The boys were inside while we were outside.

When Declan’s mom pulled up outside Pennington minutes later, I heard myself asking them to take me with them. I remember their laughs. Declan gave me a hug with both hands. He was wearing the same grey hoodie he wore the first night he carried me down the fire escape. He said something I can’t recall, but I can still remember all I need to remember: the security of Declan’s embrace, imprinted and embodied.

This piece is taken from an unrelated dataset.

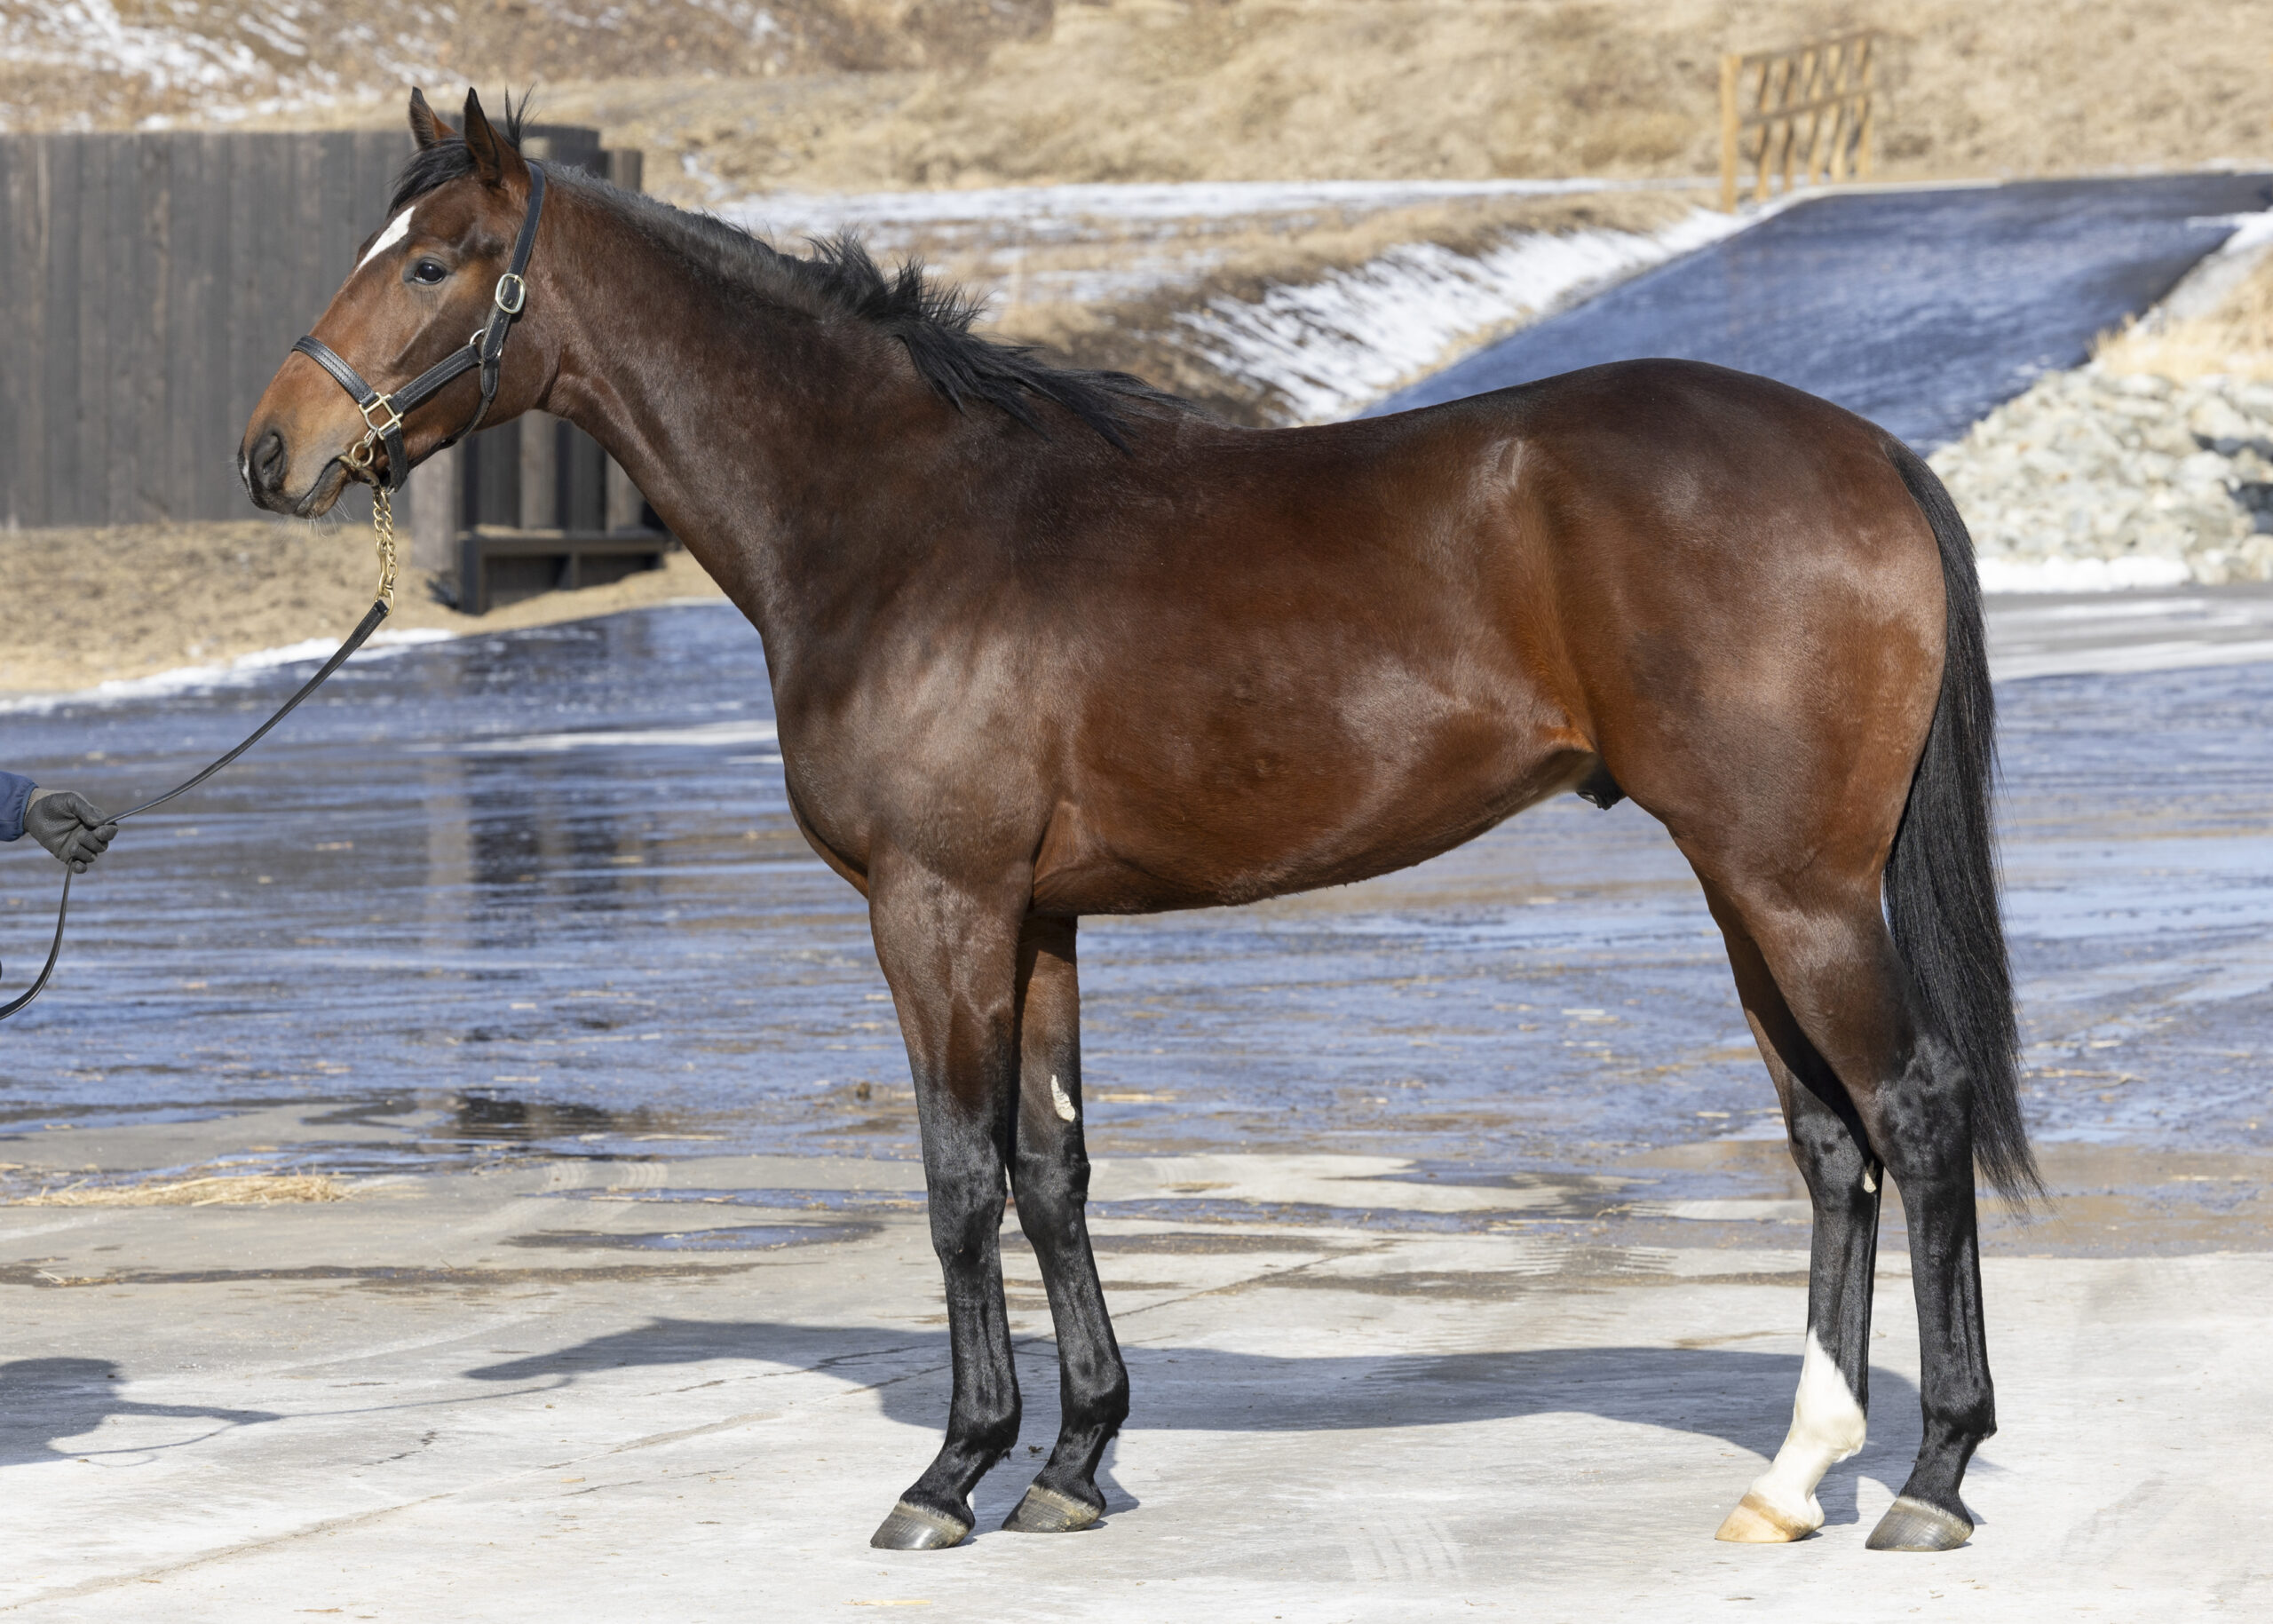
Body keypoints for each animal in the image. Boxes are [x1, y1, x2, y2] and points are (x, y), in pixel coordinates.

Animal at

I have only another decade or so to decide whether or not our boy should go to The Prep. He will get the legacy boost. Maybe a scholarship too. Bella and I have already begun talking about this future. She tells me we have time; then I watch her grow bigger. Sometimes, when I need to think about the future alone, I still climb to the roof of my apartment complex to feel my legs shake again. There are no gardens below to catch me, only asphalt and parking meters and cars. Sometimes, I stand on my tiptoes and, when I do, St. Thomas Prep’s school song rings in my head. I still hear the boys. They are shouting the finale: ad astrahhh! per asperahhh! The boys shout louder than car horns barking at the edge of my peripheral vision. The noise always becomes just a bit too loud, so I come back inside.

Our apartment smells like lavender and chrysanthemum. I rub Bella’s feet with cocoa butter lotion to alleviate her pain. I lift her belly to hold, for a moment, the weight she carries. I place my hands on her hips like I had at prom, and we sway to twinkling jazz instrumentals. Our bodies converge. Our heat is collective. Our boy blossoms in the pauses between notes, in the space where someone might sing.